Brano proposto

20 10 2023, Palazzo Ellena, Brusasco (TORINO)
di Alessio Varisco
Wir hören schweigend zu
Di Giancarla Parisi -in arte Carla Rhapsody- leggiamo molte informazioni. Possiamo sfogliare i suoi cataloghi, o il suo sito.
In verità la conosco e, da anni, mi scrive di ciò che è per lei l'arte e la sua pittura.
Eppure non vi parlerò di quello. Prima di scrivere ho pensato. Forse, non abbastanza su cosa sia l'arte. A un certo punto ho riflettuto, in silenzio, dall'alto della mia torre medievale guardando la piana là distesa sotto di noi e far comparsa oltre il monte uno struggente tramonto caleidoscopico. E mi sono detto che occorre fare silentium per ascoltare noi stessi e lasciare che un colore, una tavola -con quegli ori che mi riportano al grande maestro senese Simone Martini e soprattutto lo ieratico pittore biturgese Piero della Francesca- o una tela possano dirci cosa siamo. Già, ma noi che siamo? Un intrico di colori, di sentimenti e di emozioni che albergano nel nostro essere.

Materiale fornito
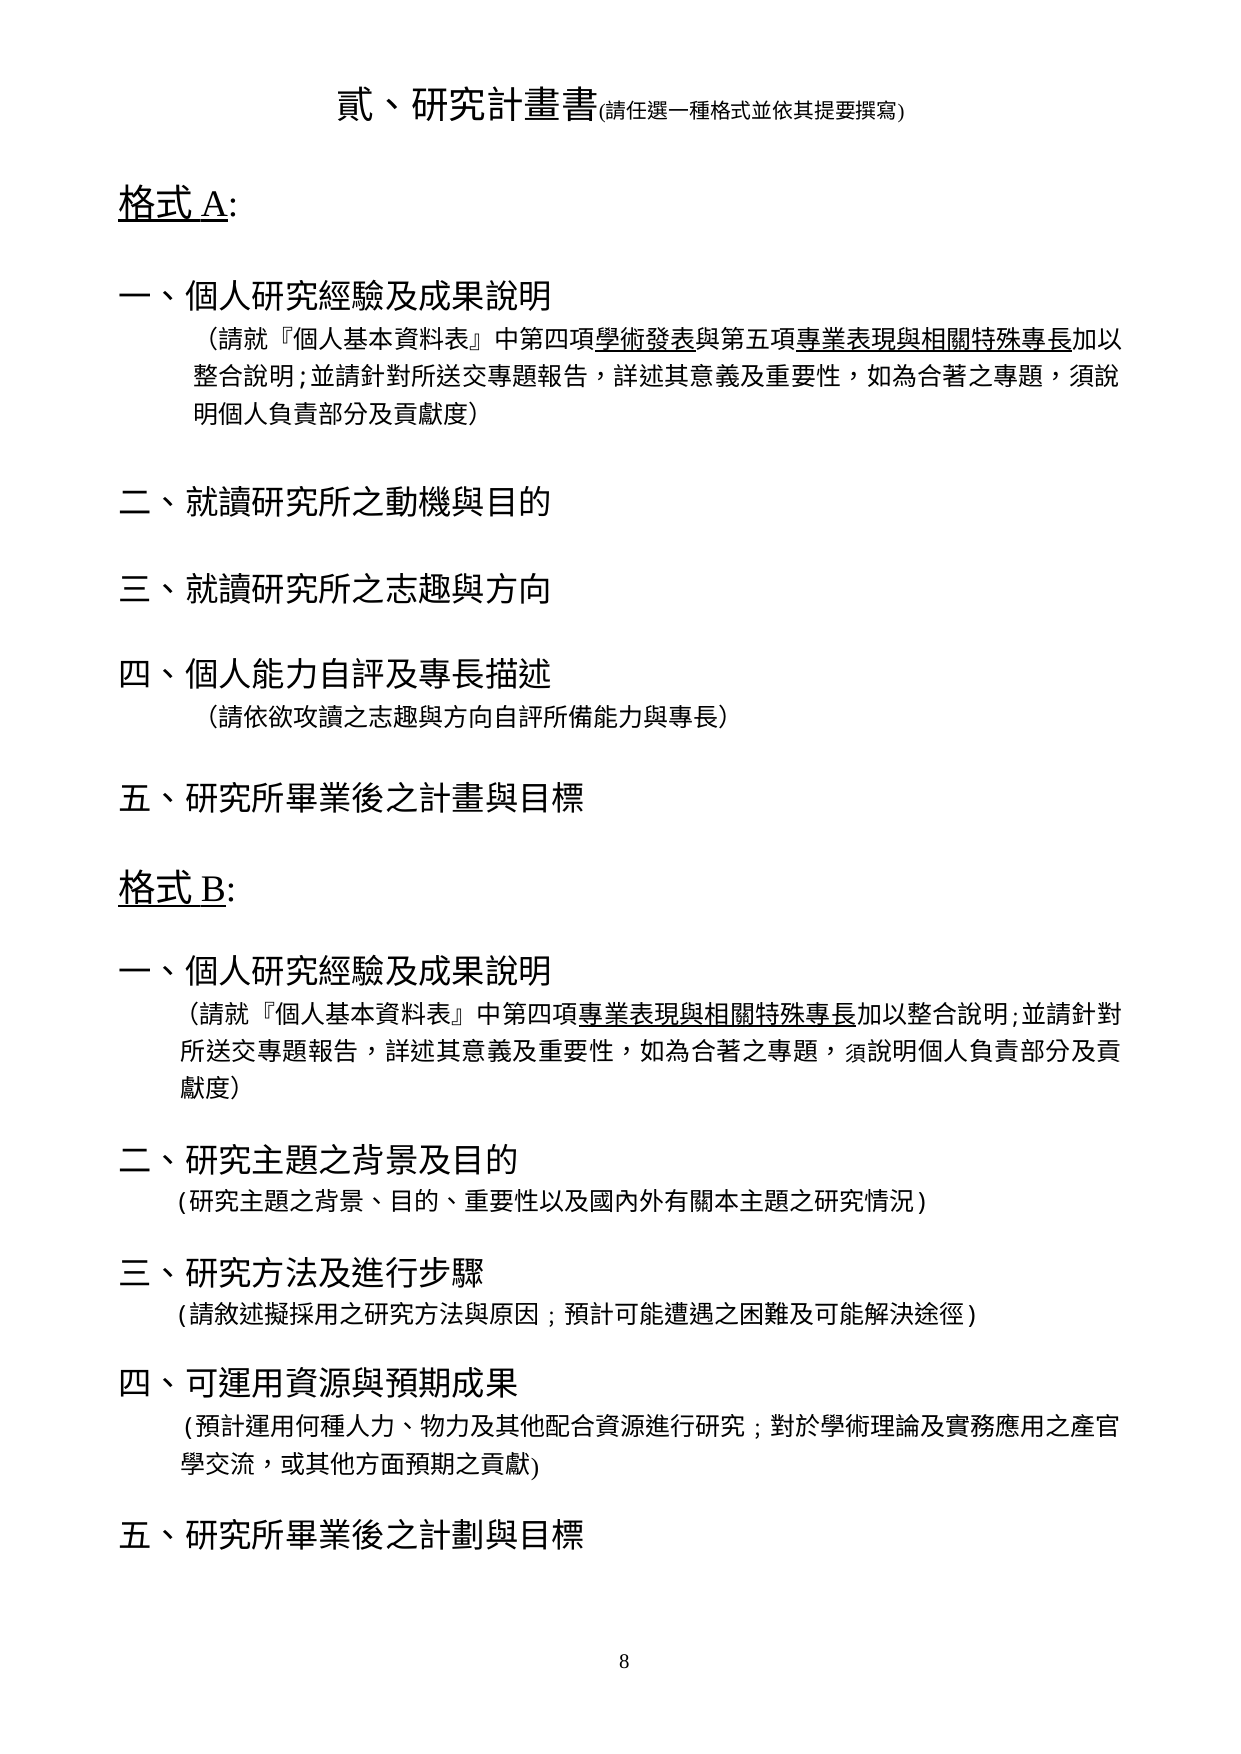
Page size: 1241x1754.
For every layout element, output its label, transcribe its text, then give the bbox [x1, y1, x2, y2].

* * *

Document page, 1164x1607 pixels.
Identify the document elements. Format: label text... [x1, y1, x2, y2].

Esercizio proposto 1
Nel brano su Carla Rhapsody, a quale maestro senese riportano l'autore gli ori di una tavola?
Esercizio proposto 2
Prosegui il brano sulla pittura di Carla Rhapsody, ripartendo dopo l'ultima frase riportata.
Il materiale non ha alcun legame con il brano.

Risposta corretta 1
Al grande maestro senese Simone Martini.

Risposta corretta 2
E guardando i quadri dell'artista Carla Rhapsody mi riecheggiano le parole di Blaise Pascal che nei suoi "Pensieri" analizza il tempo: «nous ne nous tenons jamais au présent. Nous anticipons l'avenir comme trop lent à venir, comme pour hâter son cours; ou nous rappelons le passé pour l'arrêter comme trop prompt. Si imprudents, que nous errons dans les temps qui ne sont pas à nous, et ne pensons point au seul qui nous appartient: et si vains, que nous songeons à ceux qui ne sont point, et laissons échapper sans réflexion le seul qui subsiste. C'est que le présent, d'ordinaire, nous blesse. Nous le cachons à notre vue, parce qu'il nous afflige; et s'il nous est agréable, nous regrettons de le voir échapper. Nous tâchons de le soutenir par l'avenir, et pensons à disposer les choses qui ne sont pas en notre puissance, pour un temps où nous n'avons aucune assurance d'arriver.
Que chacun examine ses pensées, il les trouvera toutes occupées au passé et à l'avenir. Nous ne pensons point au présent; et, si nous y pensons, ce n'est que pour en prendre la lumière pour disposer de l'avenir. Le présent n'est jamais notre fin: le passé et le présent sont nos moyens; le seul avenir est notre fin. Ainsi nous ne vivons jamais, mais nous espérons de vivre; et, nous disposant toujours à être heureux, il est inévitable que nous ne le soyons jamais»1.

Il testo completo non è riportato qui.